RECORDS:
......
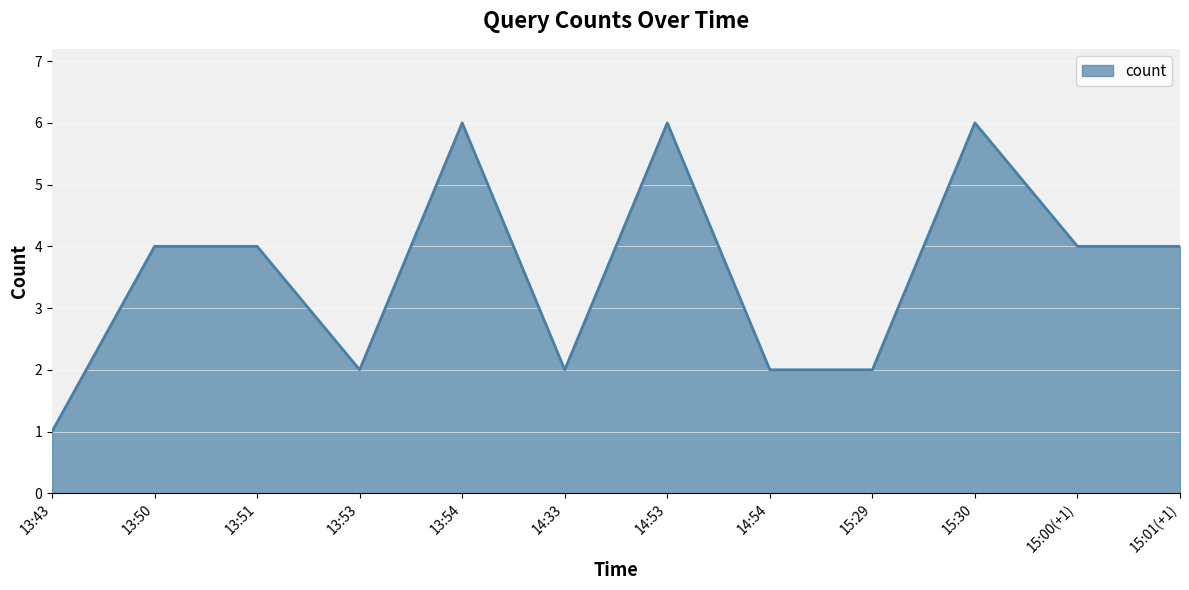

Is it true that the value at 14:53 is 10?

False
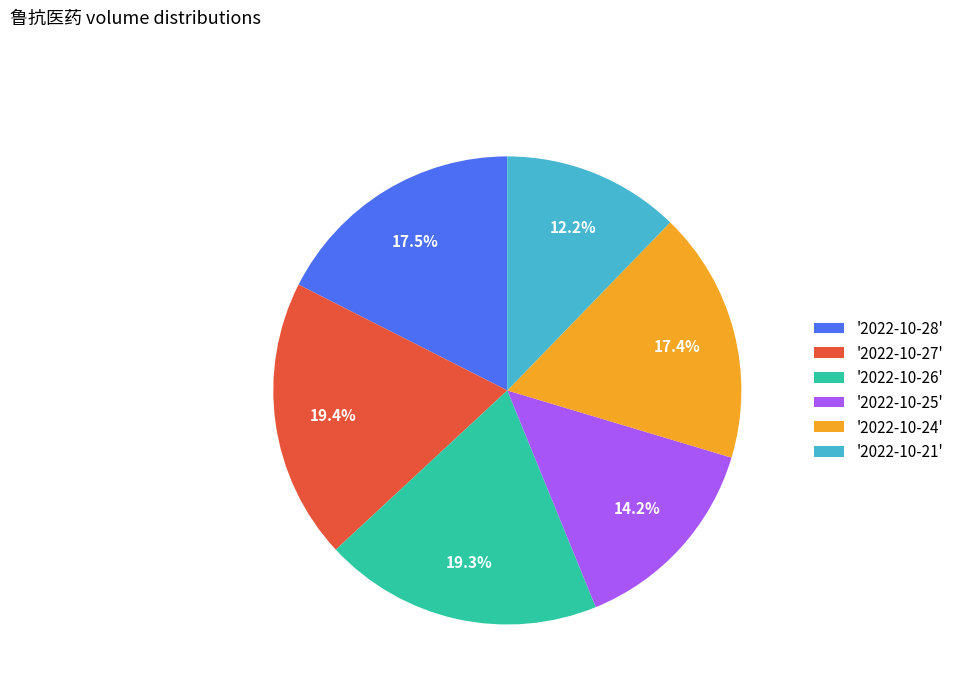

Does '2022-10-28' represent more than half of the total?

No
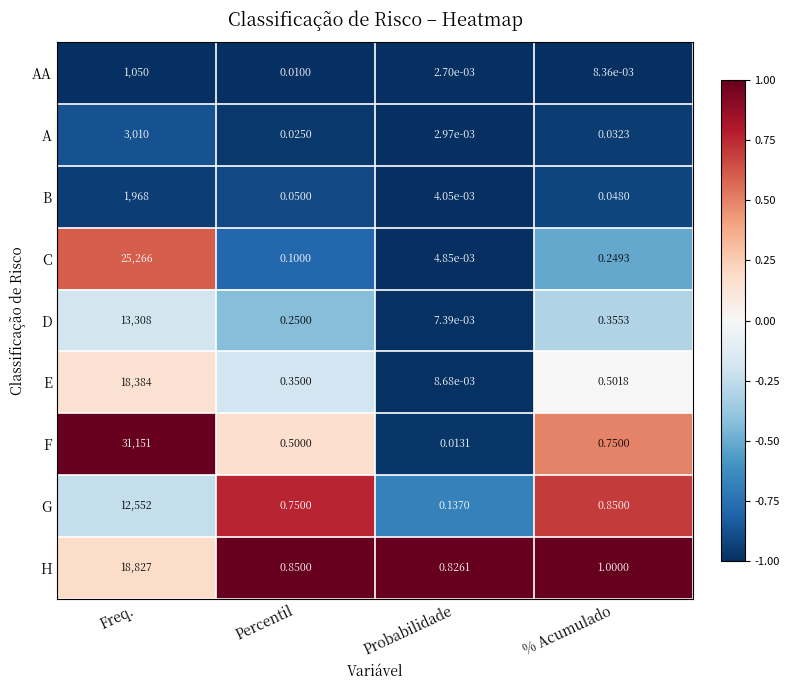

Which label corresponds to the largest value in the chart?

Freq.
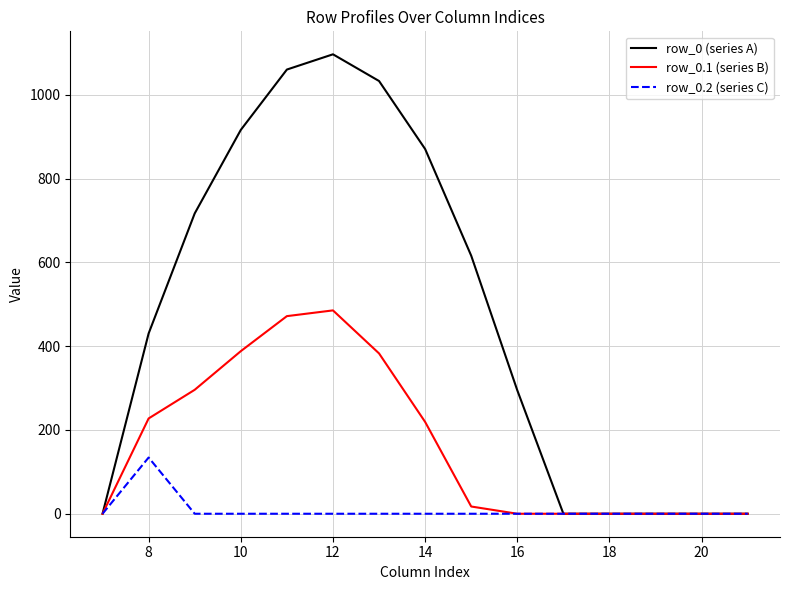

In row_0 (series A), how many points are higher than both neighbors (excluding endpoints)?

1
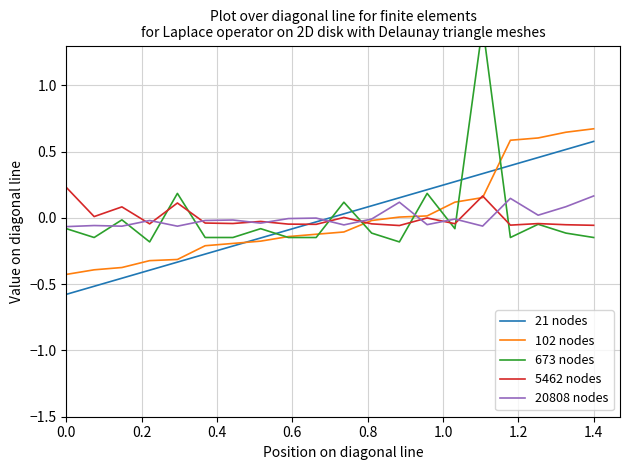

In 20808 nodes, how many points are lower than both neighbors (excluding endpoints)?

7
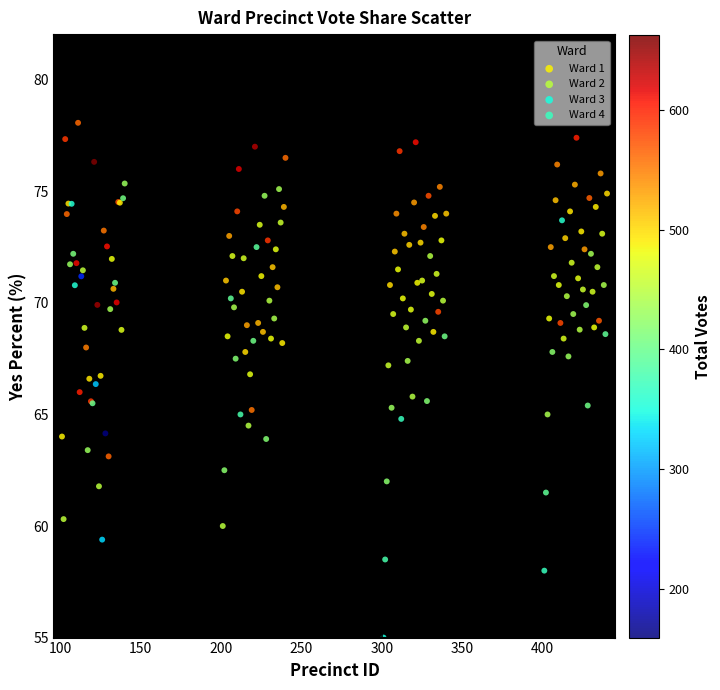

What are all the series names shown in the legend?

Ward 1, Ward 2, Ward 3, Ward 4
......
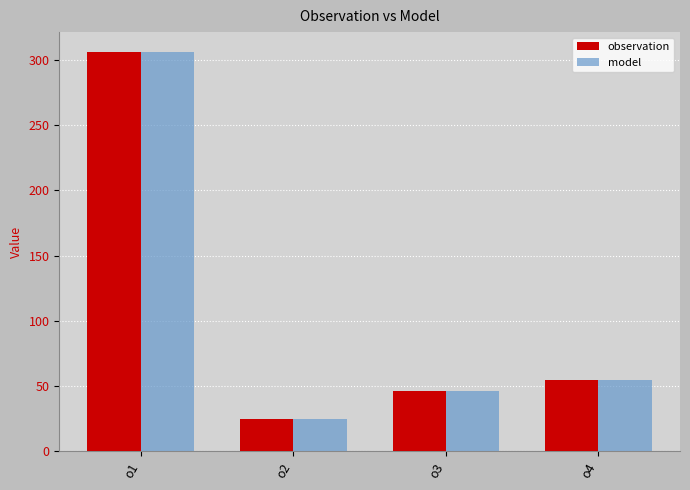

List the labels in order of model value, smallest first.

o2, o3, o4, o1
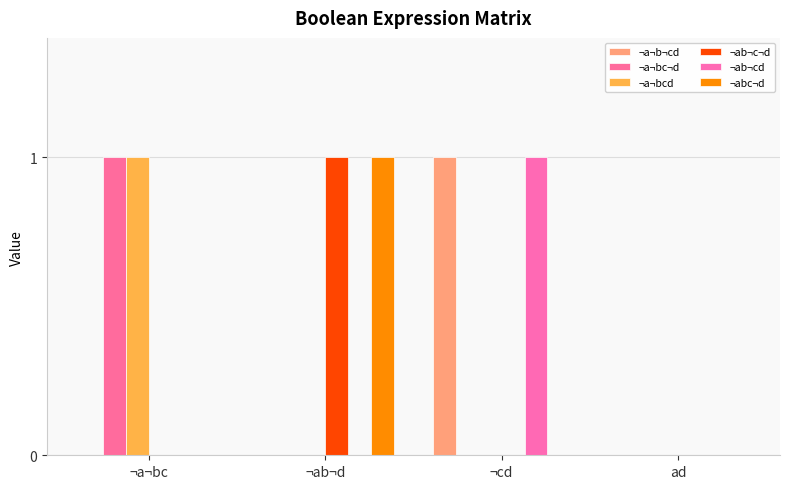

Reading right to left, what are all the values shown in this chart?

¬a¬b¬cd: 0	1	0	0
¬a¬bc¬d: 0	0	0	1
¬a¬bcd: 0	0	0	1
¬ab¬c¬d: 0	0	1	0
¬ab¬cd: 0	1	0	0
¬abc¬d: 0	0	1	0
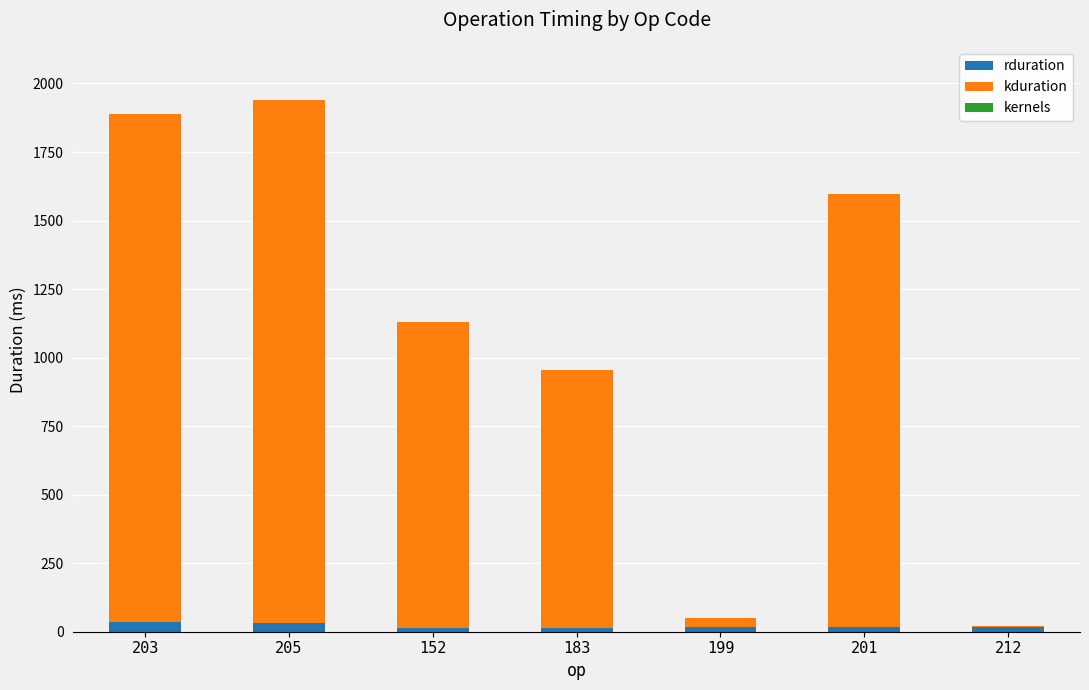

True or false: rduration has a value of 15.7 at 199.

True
......
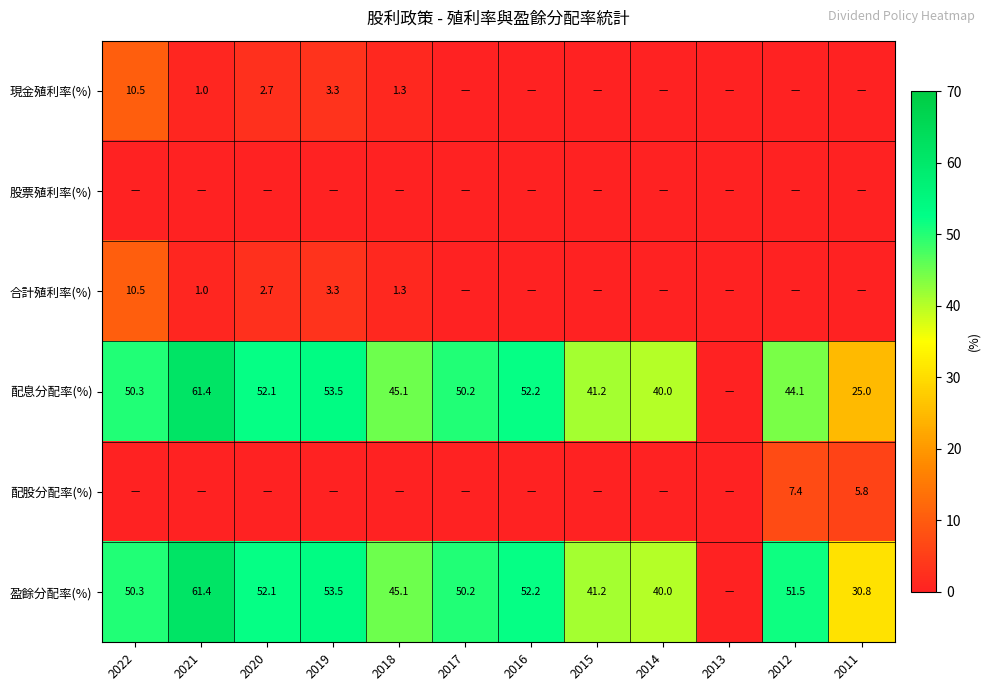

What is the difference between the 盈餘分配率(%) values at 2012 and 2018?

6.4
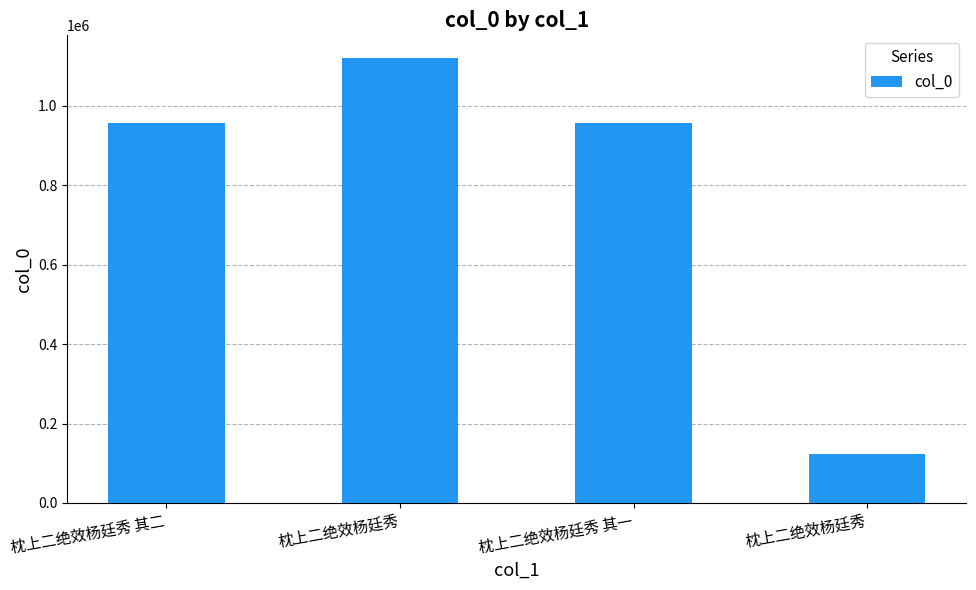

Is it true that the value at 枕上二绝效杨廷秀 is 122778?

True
......
DIRECTIVE: Please pull out each line from the rows above containing the word "that". Treat uppercase and lowercase as different.

YOUR RESPONSE:
Is it true that the value at 14:53 is 10?
Is it true that the value at 枕上二绝效杨廷秀 is 122778?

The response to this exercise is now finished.